The results of a Monster.com poll revealed that more than three quarters of the workers who responded would vote their bosses out of their job. The poll results should be a wakeup call for all bosses.
Of the 2,411 responses, only 24 percent voted to keep their current boss. Twenty-five percent thought a colleague would make a better manager, 30 percent thought they could handle the job while 21 percent thought an outside candidate would do better.
Here are suggestions to bosses who suspect they would be booted out if their employees had their way.
Ask Your Employees Questions
Show that you value your employees’ input by asking them questions. Invite employee feedback, engage them in an open dialogue. Most employees want to contribute to how their jobs can be done more effectively. Make it easy and rewarding for them to do so.
It’s not enough to just ask employees questions. Employees, especially now, expect their ideas to be valued. They expect to have a say in how things are done in their jobs, and to be involved in the decisions that affect them. Companies must be open to employee ideas, ask employees what they believe they need to best do their jobs, and, most importantly, be responsive to employee input.
Don’t Punish Good Employees for Their Excellence
Managers will often load a particularly effective employee with more and more work just because–they’re good. Not only is that unfair, but you may very well break an otherwise dynamite employee.

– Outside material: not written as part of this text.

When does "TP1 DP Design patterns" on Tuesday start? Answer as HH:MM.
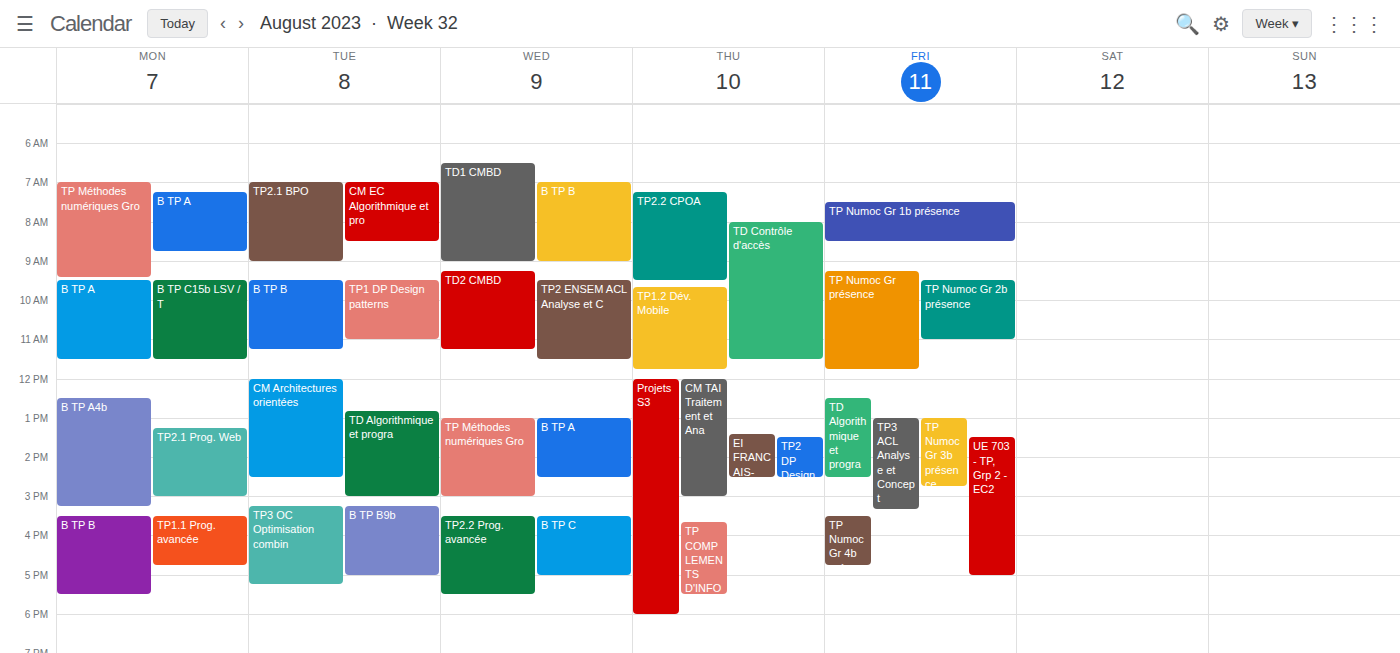
09:30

The poll is an indication that there are lots of workers who don’t think their bosses are qualified for their positions or aren’t doing a good job. While lighthearted in some respects, bosses should take the results seriously. It means that many workers do not respect their bosses. Without respect, comes all sorts of worker-related problems: underachievement, low morale, increased employee turnover, reduced productivity and lots of office grumbling.